Client-side routed deep links. A single-page app that handles /dashboard/settings in JavaScript will 404 when that URL is loaded directly, because there's no file at that path and no server to fall back to index.html. Use hash-based routing, pre-render every route to a real file, or accept that deep links only work via in-app navigation.

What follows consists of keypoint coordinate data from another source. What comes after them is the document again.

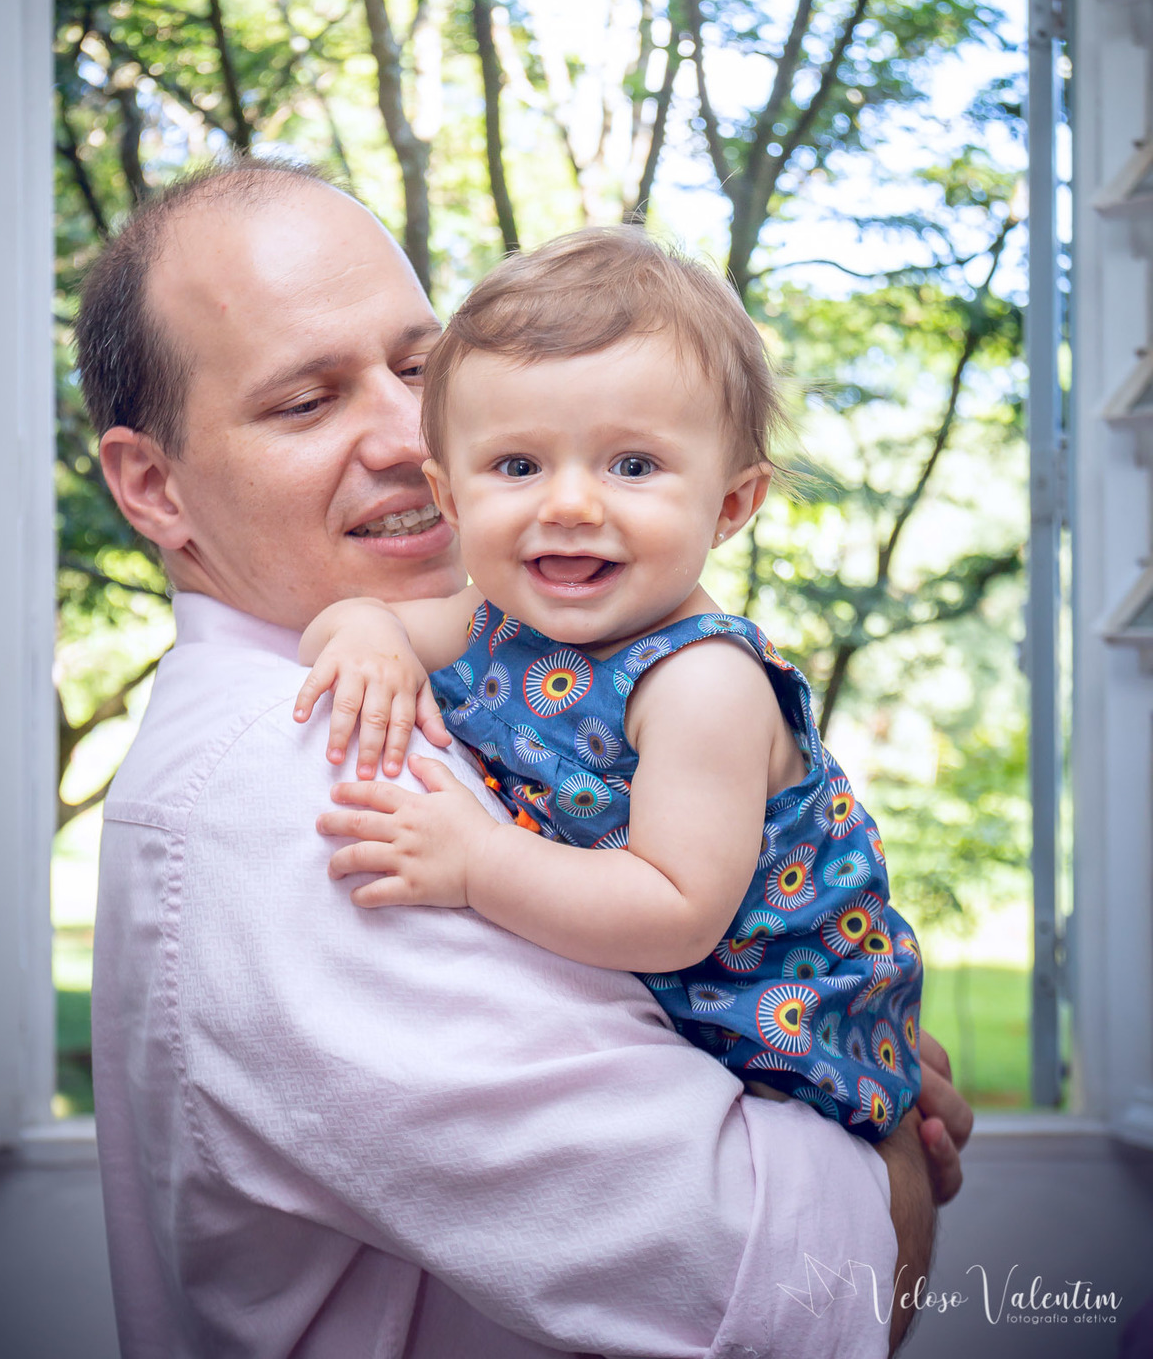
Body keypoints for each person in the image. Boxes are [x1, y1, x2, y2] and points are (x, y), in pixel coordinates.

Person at [83, 159, 970, 1358]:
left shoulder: (468, 673)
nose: (409, 435)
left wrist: (815, 1032)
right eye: (305, 401)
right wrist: (887, 1149)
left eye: (417, 366)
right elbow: (794, 1289)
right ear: (154, 486)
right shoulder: (316, 778)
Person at [297, 228, 921, 1138]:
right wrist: (362, 636)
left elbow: (673, 913)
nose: (571, 504)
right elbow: (363, 617)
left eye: (633, 466)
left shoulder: (702, 682)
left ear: (732, 504)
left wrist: (478, 863)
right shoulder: (489, 619)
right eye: (519, 465)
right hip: (660, 1014)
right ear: (453, 496)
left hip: (778, 1034)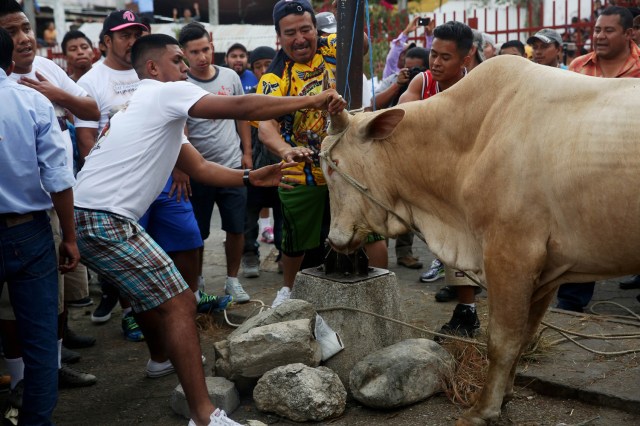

If your site renders at the gateway URL but internal navigation 404s, this is almost always why — not a broken deploy.

When something breaks

Common failures and where to look:

SymptomCauseFix
Stuck at pending_workflowThe workflow PR hasn't been mergedMerge it — Merge & deploy in the app, or on GitHub
Stuck at queued for >5 minGitHub Actions runner queue is busyCheck the Actions tab of your repo on GitHub; if nothing moves, Abandon and redeploy
Fails at installingnpm ci failed — usually a package-lock.json mismatchThe workflow uses npm install rather than npm ci to tolerate this; if you still hit it, ensure package.json and package-lock.json match locally and push
Fails at buildingBuild command erroredClick into the deployment row to see the captured stderr; open the linked Actions run for the full log
Fails at uploadingBackend rate limit (50 MB per upload, 1 GB per day per wallet)Reduce artifact size or wait until the daily quota resets at UTC midnight
Fails at pinningAleph network issueRetry the deploy; transient

Verification

You should now see:

  • A deployment row in the live state on your project's detail page
  • A gateway URL (https://<cid>.ipfs.aleph.sh/) that, when clicked, renders your site
  • The Verify on-chain disclosure (closed by default in the deployment row) shows the chain of Aleph messages that produced the live state

Subsequent pushes to your repo's production branch redeploy automatically. No further configuration needed.

From here you can manage deployments (redeploy, roll back, abandon), set environment variables, or adjust build settings.